Ross Gittins, one of Australia’s top economic commentators outlines the reforms that shaped Australia’s economic landscape. While the nation has its share of ups and downs, Australia remains as one of the most prosperous. In this article he reveals the top 10 economic reforms that transformed the country.
- The Australian dollar has been reliant on the global market since 1983, fluctuating from $0.48 to $1.10. This reliance surprisingly helped stabilize the economy, keeping inflation at bay.
- The entry of foreign banks and allowing banks and lenders to have their own interest rates increased competition, lowering lending standards that caused a recession in the early 1990s.
- Income tax rates dropped from 60% to 49% in 1985 for capital gains and fringe benefits.
- Import duties and quotas were stripped off of manufactured goods in 1988.
- Government businesses were privatized.
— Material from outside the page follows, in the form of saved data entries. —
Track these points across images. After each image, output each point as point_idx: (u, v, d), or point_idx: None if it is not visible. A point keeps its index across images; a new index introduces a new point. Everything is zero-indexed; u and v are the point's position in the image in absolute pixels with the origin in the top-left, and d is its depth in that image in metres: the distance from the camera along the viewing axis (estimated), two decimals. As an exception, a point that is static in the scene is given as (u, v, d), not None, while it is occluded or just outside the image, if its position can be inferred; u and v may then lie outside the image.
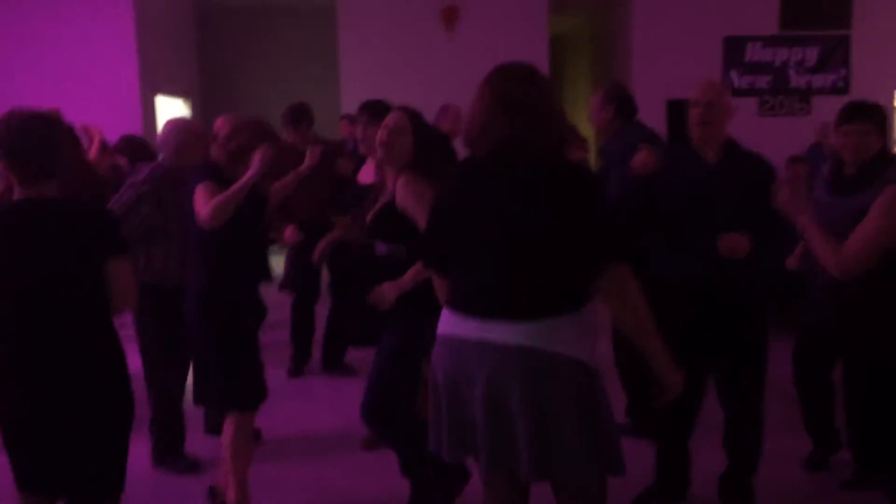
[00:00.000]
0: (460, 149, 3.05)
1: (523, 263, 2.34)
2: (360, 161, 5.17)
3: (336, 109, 10.83)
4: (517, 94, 2.39)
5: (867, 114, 3.50)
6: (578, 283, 2.39)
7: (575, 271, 2.37)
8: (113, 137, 8.33)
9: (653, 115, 9.44)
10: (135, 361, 4.40)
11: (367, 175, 4.56)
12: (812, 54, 10.26)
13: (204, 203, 3.31)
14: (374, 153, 3.86)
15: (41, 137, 2.61)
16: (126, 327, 4.40)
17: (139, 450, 4.32)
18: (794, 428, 4.11)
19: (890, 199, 3.19)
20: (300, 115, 5.73)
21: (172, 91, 11.53)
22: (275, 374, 4.48)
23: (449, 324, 2.47)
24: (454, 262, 2.50)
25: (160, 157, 4.25)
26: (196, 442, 4.42)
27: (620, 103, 4.52)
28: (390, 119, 3.41)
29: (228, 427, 3.50)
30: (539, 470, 2.33)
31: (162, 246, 3.99)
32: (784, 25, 10.27)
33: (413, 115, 3.44)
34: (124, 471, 2.78)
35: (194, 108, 12.57)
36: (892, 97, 10.68)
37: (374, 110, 4.26)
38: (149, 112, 10.38)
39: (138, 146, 6.88)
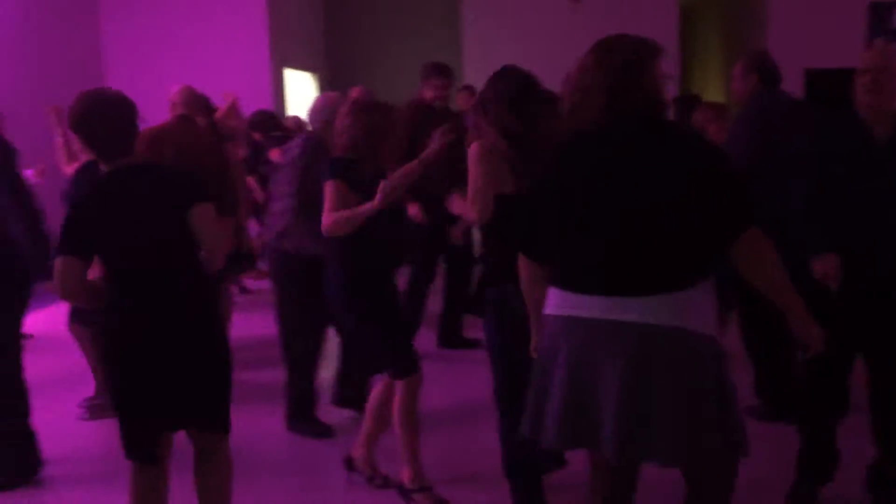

The Commonwealth Bank and Quantas are a few that were involved in these changes.
- Collective bargaining was introduced at the enterprise level in 1993, leading to individual contracts and reduced worker protection.
- The Trade Practices Act of 1995 was established to encourage privatization and deregulation. The restrictions were further tightened on anti-competitive behavior.
- The Reserve Bank was given the green light to make decisions independently in 1996, keeping inflation within 2% – 3% and had full control over interest rates.
- Goods and Service Tax was implemented in 2000.
- Mining and Carbon Taxation to discourage carbon monoxide emissions.
These reforms – good and bad, have shaped Australia to what it is today.